Harriet Scharnberg, German historian and Ph.D. student at the Institute of History of the Martin Luther University of Halle-Wittenberg made waves yesterday with the release, in the journal Studies in Contemporary History, of her paper, Das A und P der Propaganda: Associated Press und die nationalsozialistische Bildpublizistik.
The paper finds that, prior to the expulsion of all foreign media in 1941, the AP collaborated with Nazi Germany; signing the Schriftleitergesetz (editor’s law) which forbid the employment of “non-Aryans” and effectively ceded editorial control to the German propaganda ministry.
These are claims which the AP vehemently denies:
AP rejects the suggestion that it collaborated with the Nazi regime at any time. Rather, the AP was subjected to pressure from the Nazi regime from the period of Hitler’s coming to power in 1933 until the AP’s expulsion from Germany in 1941. AP staff resisted the pressure while doing its best to gather accurate, vital and objective news for the world in a dark and dangerous time.
AP news reporting in the 1930s helped to warn the world of the Nazi menace. AP’s Berlin bureau chief, Louis P. Lochner, won the 1939 Pulitzer Prize for his dispatches from Berlin about the Nazi regime. Earlier, Lochner also resisted anti-Semitic pressure to fire AP’s Jewish employees and when that failed he arranged for them to become employed by AP outside of Germany, likely saving their lives.
Lochner himself was interned in Germany for five months after the United States entered the war and was later released in a prisoner exchange.
Regardless which finding present a more accurate historical truth, I find this controversy quite fascinating.
According to the Guardian, the AP was the only was the only western news agency able to stay open in Hitler’s Germany, while other outlets were kicked out for refusal to comply with Nazi regulations.
This exclusivity lends credence to the claim they the news agency did, in some way, collaborate – since it seems improbably that the Nazis would have allowed them to continue without some measure of compliance.
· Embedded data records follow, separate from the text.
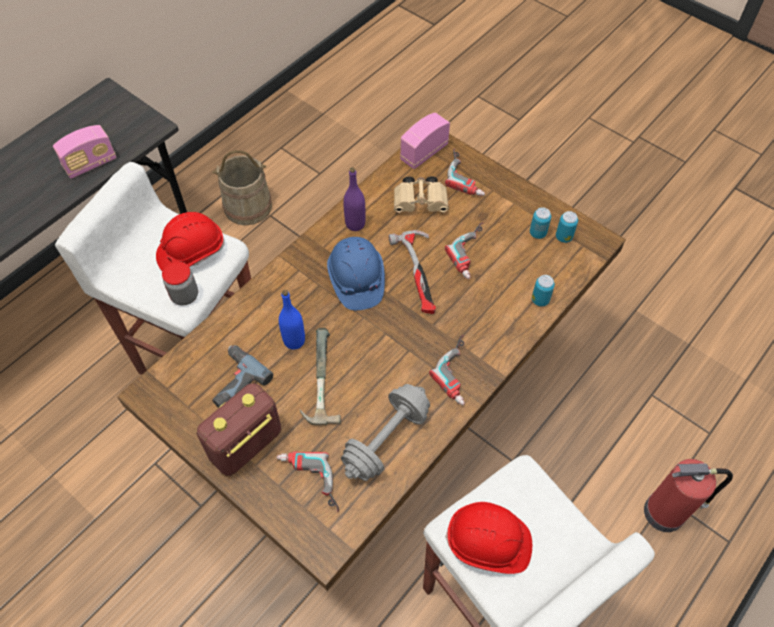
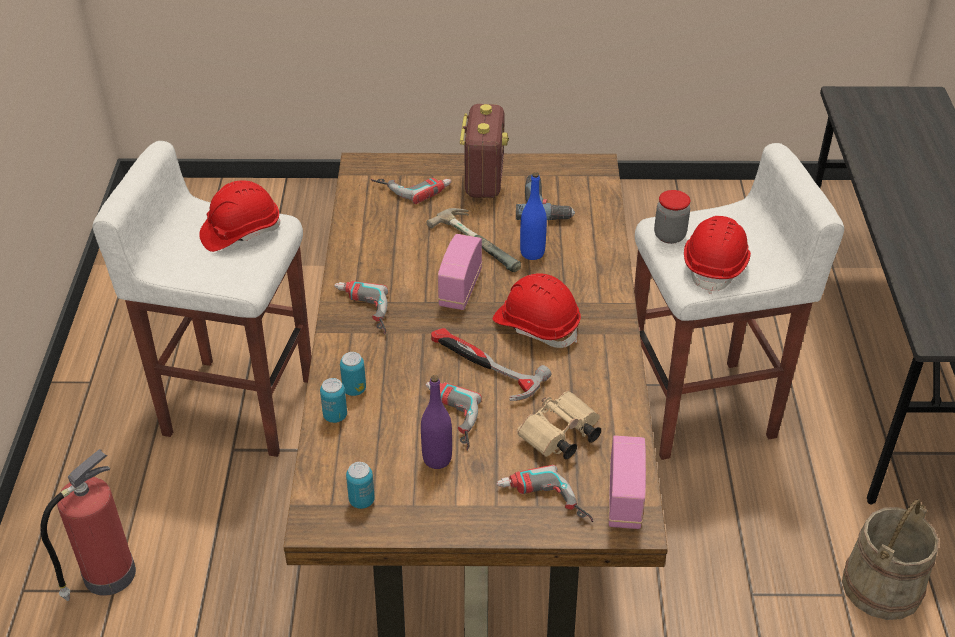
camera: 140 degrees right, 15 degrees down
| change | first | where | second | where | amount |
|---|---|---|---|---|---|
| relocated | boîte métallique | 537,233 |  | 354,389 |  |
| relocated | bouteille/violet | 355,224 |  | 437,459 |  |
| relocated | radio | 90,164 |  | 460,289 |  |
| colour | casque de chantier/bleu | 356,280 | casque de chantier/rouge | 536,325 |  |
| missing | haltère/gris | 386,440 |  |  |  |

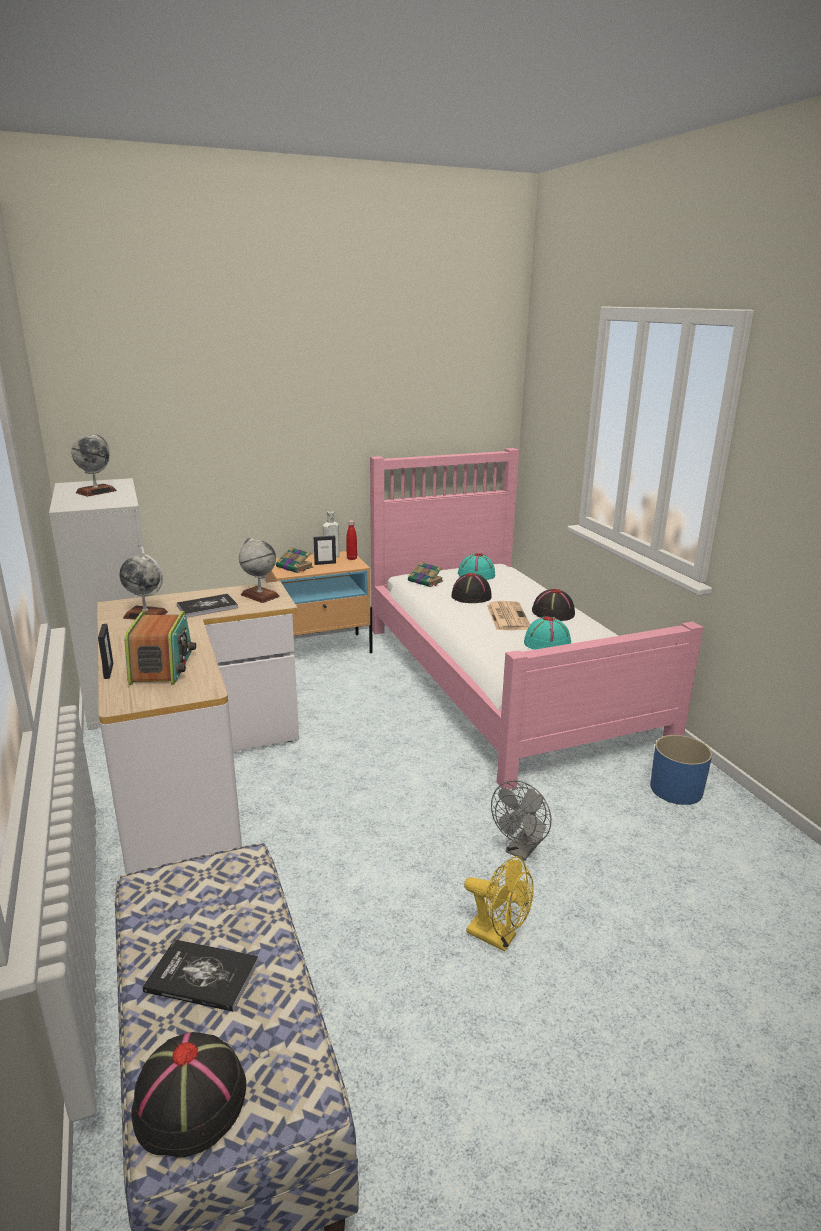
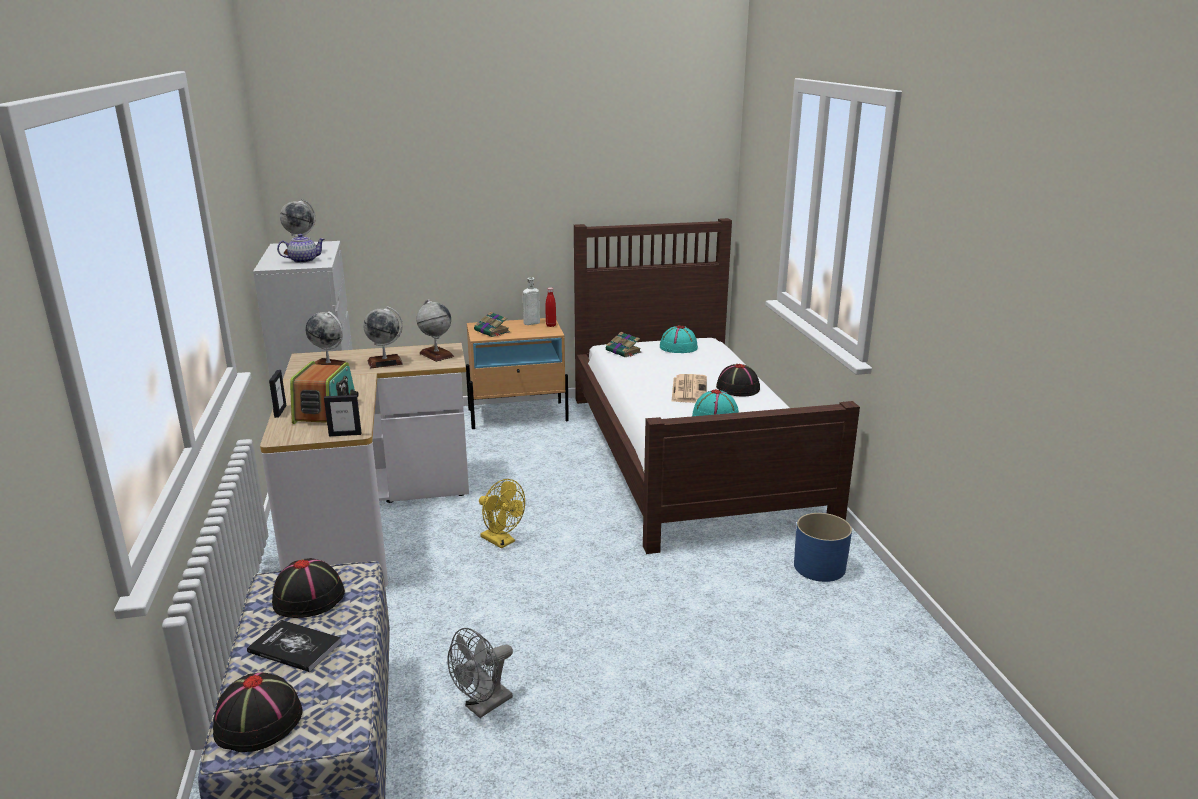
camera: 10 degrees right, 0 degrees up
| change | first | where | second | where | amount |
|---|---|---|---|---|---|
| relocated | chapeau/noir | 471,596 |  | 309,598 |  |
| appeared |  |  | théière | 303,260 |  |
| relocated | cadre photo | 325,563 |  | 345,434 |  |
| exchanged | livre | 207,607 | globe | 385,362 |  |
| relocated | ventilateur/gris | 521,851 |  | 483,706 |  |
| relocated | ventilateur/jaune | 498,937 |  | 502,541 |  |
| colour | lit/rose | 502,680 | lit/marron | 689,454 |  |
It also suggests a shameful reason for this compliance: choosing to stay, even under disagreeable terms, was a smart business decision.
But it also highlights the interesting challenge faced by foreign correspondents covering repressive regimes.
For German news media, it was a zero-sum game: either comply with the Schriftleitergesetz or face charges of treason – a charge that would likely have serious repercussions for one’s family as well.
The AP, from what I can tell, seems to have skirted some middle ground.
By their account, the AP did work with a “photo agency subsidiary of AP Britain” which, in 1935 “became subject to the Nazi press-control law but continued to gather photo images inside Germany and later inside countries occupied by Germany.”
While images from this subsidiary were supplied to U.S. newspapers, “those that came from Nazi government, government-controlled or government–censored sources were labeled as such in their captions or photo credits sent to U.S. members and other customers of the AP, who used their own editorial judgment about whether to publish the images.”
The line between collaboration and providing critical information seems awfully fuzzy here.
Critics would claim that the AP was simply looking out for it’s own bottom-line, sacrificing editorial integrity for an economic advantage. The AP, however, seems to argue that it was a difficult time and they did what they had to do to provide the best coverage they could – they did not collaborate, but they played by the rules just enough to maintain the accesses needed to share an important story with the world.